Anyone who has spent an afternoon puzzling over an IKEA furniture kit will appreciate how tempting it would be to turn the project over to a robot. Fortunately the store’s complex self-assembly kits are something of a benchmark for roboticists who have toiled for years at building automatons smart and dexterous enough to fit screws and wooden pegs into their corresponding holes. Progress has been steady, but it will likely be awhile before robots can build a STUVA loft bed combo in your bedroom while you sip coffee in the kitchen.
A STEFAN chair kit is clearly within reach, however, according to engineers at Nanyang Technological University in Singapore. In this week’s Science Robotics they report having assembled a STEFAN using a two-armed robot, whose sensors and programming enable it to fit most of the pieces together without human help. The machine’s arms, parallel grippers, sensors and 3-D camera completed the chair’s frame (not including the seat and stabilizing screws), covering more than 50 steps in about 20 minutes.
Just as noteworthy: each of the robot’s parts was the generic, off-the-shelf kind—a key step toward making such machines mass-producible. The components that did the assembly work “are already mass-produced, so the technology we developed here can be deployed in actual factories in [the] very near future,” says Pham Quang-Cuong, an assistant professor of mechanical and aerospace engineering who built the robot with fellow Nanyang researchers Francisco Suárez-Ruiz and Xian Zhou.
The engineers programmed the robot using computer code, rather than training the device to assemble parts via machine-learning and other artificial intelligence techniques crucial to the future of robotics. “In this work we were interested in achieving the low-level capabilities such as perception, planning and control, rather than in the high-level reasoning,” Quang-Cuong says. “Those low-level capabilities are crucial for, and can be adapted to, the assembly of other objects or to other industrial tasks such as handling, drilling, glue dispensing, assembly and inspection. We are also planning to integrate AI methods in our future work to automate [more abstract] high-level reasoning.”
The Nanyang robot arms’ movements may look slow and tedious but their ability to fit pegs into holes tackles “a superhard problem in robotics,” says Ross Knepper, an assistant computer science professor at Cornell University who was not involved in the Nanyang research. Knepper would know—he was part of a Massachusetts Institute of Technology team that in 2013 built the “IKEABot” system of autonomous robots capable of assembling LACK side tables. The MIT project debuted the same year as another LACK-building bot developed by researchers at the University of Massachusetts Amherst, Willow Garage robotics research lab and elsewhere (pdf).
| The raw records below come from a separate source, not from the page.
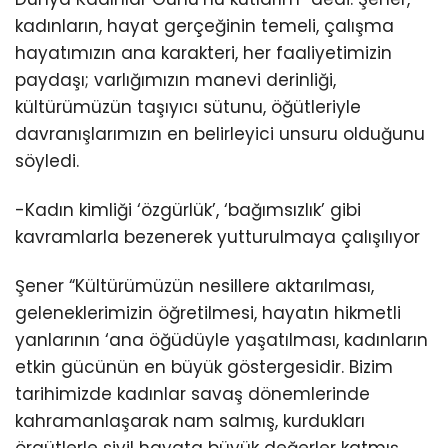
kadınların, hayat gerçeğinin temeli, çalışma
hayatımızın ana karakteri, her faaliyetimizin
paydaşı; varlığımızın manevi derinliği,
kültürümüzün taşıyıcı sütunu, öğütleriyle
davranışlarımızın en belirleyici unsuru olduğunu
söyledi.
-Kadın kimliği ‘özgürlük’, ‘bağımsızlık’ gibi
kavramlarla bezenerek yutturulmaya çalışılıyor
Şener “Kültürümüzün nesillere aktarılması,
geleneklerimizin öğretilmesi, hayatın hikmetli
yanlarının ‘ana öğüdüyle yaşatılması, kadınların
etkin gücünün en büyük göstergesidir. Bizim
tarihimizde kadınlar savaş dönemlerinde
kahramanlaşarak nam salmış, kurdukları
örgütlerle sivil hayata büyük değerler katmış,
The MIT IKEABot was an automated system that coordinated two robots with specialized tools to perform the assembly. This system applied reasoning about the geometry of individual parts in order to figure out how they fit together. “Whereas my work used a visual perception modality—using vision to solve the peg-in-a-hole problem—the Nanyang researchers are doing it through tactile feedback, feeling whether or not the peg went into the hole,” Knepper says. “The applications are both for IKEA furniture, but the contributions to robotics are very different.”
The Singapore-based researchers’ technology promises to be versatile, able to be reprogrammed for different tasks—maybe even assembling other kinds of furniture. “Many people, especially many Americans, have this intimate experience with struggling and maybe failing to build IKEA furniture,” Knepper says. “The dream is still to have one robot system that can assemble IKEA’s entire catalogue—but we’re not there yet.”